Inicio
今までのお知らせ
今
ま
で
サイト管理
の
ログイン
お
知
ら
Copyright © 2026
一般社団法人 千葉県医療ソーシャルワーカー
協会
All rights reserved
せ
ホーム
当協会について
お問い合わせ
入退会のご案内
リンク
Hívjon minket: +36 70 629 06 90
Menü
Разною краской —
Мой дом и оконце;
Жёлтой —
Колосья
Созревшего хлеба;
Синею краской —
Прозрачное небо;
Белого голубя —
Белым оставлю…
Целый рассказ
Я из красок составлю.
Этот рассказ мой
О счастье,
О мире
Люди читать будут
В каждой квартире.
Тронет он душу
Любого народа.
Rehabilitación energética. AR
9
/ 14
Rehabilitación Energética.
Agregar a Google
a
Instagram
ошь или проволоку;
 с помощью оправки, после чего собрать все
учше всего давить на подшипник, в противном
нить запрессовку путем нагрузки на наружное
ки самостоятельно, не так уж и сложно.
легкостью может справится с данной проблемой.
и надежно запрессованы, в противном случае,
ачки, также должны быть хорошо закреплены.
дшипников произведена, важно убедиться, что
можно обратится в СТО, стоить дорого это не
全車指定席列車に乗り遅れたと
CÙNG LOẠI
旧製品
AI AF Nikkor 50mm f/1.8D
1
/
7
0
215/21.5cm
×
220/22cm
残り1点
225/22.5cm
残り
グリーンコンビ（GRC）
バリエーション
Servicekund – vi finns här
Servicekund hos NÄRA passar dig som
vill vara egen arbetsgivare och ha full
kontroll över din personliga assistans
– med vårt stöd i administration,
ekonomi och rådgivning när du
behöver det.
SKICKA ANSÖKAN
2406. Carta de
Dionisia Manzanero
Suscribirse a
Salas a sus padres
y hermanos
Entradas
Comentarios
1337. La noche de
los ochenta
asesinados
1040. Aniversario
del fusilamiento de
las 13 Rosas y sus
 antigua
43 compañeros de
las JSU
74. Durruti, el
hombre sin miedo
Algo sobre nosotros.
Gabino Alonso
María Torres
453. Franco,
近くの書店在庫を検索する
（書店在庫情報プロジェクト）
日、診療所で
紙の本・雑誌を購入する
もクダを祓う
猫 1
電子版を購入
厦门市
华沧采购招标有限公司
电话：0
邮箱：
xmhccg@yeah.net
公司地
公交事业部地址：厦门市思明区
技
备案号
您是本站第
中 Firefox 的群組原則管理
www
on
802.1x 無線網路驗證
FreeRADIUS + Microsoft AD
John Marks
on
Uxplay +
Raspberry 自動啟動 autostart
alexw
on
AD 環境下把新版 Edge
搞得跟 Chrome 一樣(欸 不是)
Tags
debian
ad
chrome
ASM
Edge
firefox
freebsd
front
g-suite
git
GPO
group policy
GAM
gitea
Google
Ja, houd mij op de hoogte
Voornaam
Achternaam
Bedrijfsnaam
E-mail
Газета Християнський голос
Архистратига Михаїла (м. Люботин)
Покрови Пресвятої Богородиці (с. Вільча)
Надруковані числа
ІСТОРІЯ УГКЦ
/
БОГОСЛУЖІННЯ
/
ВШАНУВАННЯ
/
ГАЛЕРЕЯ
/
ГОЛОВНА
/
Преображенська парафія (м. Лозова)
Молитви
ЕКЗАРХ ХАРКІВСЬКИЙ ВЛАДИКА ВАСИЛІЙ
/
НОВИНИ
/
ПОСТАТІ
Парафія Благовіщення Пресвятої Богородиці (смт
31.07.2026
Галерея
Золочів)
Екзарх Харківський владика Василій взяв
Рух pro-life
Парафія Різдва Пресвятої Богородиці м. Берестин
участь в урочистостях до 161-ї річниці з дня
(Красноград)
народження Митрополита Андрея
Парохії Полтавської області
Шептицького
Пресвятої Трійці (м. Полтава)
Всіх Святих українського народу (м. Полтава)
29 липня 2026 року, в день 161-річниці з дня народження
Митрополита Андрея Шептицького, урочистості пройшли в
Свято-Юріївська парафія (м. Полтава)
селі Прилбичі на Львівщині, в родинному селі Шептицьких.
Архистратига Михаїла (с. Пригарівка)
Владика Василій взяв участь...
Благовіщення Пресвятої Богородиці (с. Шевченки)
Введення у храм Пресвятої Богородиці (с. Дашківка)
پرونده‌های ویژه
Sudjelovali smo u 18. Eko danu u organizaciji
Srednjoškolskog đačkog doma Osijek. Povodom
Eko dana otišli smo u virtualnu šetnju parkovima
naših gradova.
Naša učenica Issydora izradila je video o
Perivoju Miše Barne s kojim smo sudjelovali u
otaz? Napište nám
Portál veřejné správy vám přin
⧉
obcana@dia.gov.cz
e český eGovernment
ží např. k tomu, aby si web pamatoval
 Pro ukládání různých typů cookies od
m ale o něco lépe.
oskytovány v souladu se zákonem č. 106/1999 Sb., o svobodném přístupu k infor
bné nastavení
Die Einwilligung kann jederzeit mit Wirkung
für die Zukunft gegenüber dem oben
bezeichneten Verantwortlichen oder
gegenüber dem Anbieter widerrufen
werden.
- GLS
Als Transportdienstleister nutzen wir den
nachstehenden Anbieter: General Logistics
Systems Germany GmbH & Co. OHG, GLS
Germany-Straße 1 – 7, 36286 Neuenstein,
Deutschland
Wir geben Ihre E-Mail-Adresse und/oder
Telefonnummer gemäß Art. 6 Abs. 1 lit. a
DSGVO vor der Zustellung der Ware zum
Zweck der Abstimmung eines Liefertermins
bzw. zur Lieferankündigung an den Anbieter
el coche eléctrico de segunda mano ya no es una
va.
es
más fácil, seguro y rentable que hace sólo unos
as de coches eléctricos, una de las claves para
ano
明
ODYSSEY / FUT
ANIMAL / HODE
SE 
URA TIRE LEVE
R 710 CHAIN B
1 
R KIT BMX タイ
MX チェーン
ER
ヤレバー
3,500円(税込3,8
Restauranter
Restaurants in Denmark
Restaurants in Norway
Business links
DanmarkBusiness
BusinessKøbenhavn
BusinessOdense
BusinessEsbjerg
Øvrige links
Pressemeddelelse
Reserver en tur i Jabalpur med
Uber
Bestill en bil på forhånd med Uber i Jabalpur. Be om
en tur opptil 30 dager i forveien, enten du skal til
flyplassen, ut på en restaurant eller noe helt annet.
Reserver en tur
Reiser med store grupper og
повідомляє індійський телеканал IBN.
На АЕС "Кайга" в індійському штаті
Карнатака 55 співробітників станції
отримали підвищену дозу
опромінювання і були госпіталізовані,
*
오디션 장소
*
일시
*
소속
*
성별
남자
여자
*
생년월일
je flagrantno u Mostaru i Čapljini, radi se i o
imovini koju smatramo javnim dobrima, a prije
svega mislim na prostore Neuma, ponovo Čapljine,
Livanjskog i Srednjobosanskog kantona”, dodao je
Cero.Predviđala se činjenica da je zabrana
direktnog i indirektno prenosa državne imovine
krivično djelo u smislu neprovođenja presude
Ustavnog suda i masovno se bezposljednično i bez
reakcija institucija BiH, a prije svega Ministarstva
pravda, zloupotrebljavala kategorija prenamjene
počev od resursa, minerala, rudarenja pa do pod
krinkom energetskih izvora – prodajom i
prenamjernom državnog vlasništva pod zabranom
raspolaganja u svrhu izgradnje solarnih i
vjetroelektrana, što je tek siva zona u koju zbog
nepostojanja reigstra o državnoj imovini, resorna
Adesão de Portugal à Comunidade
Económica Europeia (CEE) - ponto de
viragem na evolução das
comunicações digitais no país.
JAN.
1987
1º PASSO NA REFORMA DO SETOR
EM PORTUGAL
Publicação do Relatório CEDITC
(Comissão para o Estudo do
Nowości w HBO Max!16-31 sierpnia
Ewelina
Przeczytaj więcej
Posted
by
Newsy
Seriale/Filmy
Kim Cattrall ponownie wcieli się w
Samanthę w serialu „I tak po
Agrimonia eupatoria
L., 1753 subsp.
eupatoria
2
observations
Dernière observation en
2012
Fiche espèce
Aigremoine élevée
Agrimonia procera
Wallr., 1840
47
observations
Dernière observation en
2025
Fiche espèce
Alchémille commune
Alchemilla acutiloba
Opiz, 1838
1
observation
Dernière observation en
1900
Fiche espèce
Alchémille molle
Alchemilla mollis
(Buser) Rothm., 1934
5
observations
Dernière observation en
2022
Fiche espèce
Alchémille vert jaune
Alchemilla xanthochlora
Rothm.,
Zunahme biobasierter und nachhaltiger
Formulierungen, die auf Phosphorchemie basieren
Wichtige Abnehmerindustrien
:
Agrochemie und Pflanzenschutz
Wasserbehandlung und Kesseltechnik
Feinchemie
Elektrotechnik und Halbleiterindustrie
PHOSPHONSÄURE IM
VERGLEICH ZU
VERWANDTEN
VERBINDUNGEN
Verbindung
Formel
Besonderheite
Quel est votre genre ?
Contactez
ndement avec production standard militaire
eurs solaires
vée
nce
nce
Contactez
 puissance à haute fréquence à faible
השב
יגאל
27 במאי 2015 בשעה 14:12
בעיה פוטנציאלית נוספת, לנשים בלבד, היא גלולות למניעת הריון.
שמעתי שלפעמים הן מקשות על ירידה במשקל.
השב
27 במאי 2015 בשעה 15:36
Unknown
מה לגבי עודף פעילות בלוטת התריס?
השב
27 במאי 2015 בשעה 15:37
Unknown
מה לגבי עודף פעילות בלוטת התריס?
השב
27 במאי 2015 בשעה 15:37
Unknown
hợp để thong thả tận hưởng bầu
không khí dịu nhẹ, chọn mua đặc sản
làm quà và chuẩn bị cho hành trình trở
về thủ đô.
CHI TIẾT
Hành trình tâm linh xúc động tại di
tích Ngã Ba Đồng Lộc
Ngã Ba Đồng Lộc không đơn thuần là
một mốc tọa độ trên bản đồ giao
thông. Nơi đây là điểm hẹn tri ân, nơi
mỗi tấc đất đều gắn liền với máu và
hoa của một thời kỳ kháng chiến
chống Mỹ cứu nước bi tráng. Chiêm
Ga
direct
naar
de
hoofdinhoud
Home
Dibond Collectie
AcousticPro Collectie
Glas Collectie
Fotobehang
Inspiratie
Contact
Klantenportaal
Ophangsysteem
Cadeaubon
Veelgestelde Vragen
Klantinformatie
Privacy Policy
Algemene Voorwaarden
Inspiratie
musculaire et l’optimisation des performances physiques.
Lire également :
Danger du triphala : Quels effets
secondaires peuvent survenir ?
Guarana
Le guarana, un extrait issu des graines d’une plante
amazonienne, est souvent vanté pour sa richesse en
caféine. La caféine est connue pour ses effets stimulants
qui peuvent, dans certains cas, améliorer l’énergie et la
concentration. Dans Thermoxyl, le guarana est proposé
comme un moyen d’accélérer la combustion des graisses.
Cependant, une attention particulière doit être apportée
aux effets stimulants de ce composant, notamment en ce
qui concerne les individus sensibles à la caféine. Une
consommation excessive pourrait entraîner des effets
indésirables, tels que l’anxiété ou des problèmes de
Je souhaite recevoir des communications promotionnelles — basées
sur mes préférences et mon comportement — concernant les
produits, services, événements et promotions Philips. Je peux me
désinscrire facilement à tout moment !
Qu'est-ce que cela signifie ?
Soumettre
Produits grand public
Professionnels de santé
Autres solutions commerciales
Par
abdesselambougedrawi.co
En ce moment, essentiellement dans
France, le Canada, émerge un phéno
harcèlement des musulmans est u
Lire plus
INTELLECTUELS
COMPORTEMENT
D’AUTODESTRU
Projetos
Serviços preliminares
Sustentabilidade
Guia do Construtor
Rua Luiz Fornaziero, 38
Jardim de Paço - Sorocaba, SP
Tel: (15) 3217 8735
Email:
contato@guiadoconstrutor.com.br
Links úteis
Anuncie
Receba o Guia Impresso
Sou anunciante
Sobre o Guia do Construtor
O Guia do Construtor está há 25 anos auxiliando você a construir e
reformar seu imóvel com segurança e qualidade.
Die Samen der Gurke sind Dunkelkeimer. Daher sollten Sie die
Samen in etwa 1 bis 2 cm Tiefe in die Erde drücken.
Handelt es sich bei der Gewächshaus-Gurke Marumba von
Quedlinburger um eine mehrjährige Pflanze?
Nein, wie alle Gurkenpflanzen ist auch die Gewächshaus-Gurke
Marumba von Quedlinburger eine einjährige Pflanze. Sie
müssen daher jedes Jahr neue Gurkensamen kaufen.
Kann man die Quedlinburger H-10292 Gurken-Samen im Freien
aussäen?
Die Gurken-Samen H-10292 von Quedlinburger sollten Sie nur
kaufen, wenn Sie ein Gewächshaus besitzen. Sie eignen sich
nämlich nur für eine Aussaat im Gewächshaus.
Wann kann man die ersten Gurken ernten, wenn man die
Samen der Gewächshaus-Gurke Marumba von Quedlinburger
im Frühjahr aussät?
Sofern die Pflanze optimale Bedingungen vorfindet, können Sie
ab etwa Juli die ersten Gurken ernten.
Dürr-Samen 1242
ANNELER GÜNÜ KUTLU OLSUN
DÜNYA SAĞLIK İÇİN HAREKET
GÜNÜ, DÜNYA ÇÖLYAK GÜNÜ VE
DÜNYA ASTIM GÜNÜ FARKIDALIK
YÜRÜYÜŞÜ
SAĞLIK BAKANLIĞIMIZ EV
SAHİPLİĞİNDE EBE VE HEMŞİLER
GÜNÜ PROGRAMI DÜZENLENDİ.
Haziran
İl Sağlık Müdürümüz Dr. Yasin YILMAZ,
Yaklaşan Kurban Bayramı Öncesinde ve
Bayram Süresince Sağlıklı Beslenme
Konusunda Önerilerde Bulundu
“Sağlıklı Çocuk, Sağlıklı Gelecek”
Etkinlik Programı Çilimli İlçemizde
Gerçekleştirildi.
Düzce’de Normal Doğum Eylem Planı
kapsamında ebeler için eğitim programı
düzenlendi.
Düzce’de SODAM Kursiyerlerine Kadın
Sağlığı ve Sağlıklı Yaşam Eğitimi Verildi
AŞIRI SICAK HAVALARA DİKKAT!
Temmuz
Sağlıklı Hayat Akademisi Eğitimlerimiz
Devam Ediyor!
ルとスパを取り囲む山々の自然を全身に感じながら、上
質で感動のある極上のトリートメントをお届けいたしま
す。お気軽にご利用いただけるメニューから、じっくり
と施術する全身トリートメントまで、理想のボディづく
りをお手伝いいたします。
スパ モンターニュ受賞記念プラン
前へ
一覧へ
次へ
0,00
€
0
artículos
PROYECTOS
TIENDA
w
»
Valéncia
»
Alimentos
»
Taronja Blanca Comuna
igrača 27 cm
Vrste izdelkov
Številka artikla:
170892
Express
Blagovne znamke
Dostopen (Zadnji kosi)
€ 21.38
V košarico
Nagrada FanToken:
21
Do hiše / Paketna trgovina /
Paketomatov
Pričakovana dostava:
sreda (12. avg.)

+ + + + + + +

• _Work required_: Please write out, exactly as they appear above, only the lines in the stretch from the line with "Serviços preliminares" through the line with "Sobre o Guia do Construtor".

• _Task response_:
Serviços preliminares
Sustentabilidade
Guia do Construtor
Rua Luiz Fornaziero, 38
Jardim de Paço - Sorocaba, SP
Tel: (15) 3217 8735
Email:
contato@guiadoconstrutor.com.br
Links úteis
Anuncie
Receba o Guia Impresso
Sou anunciante
Sobre o Guia do Construtor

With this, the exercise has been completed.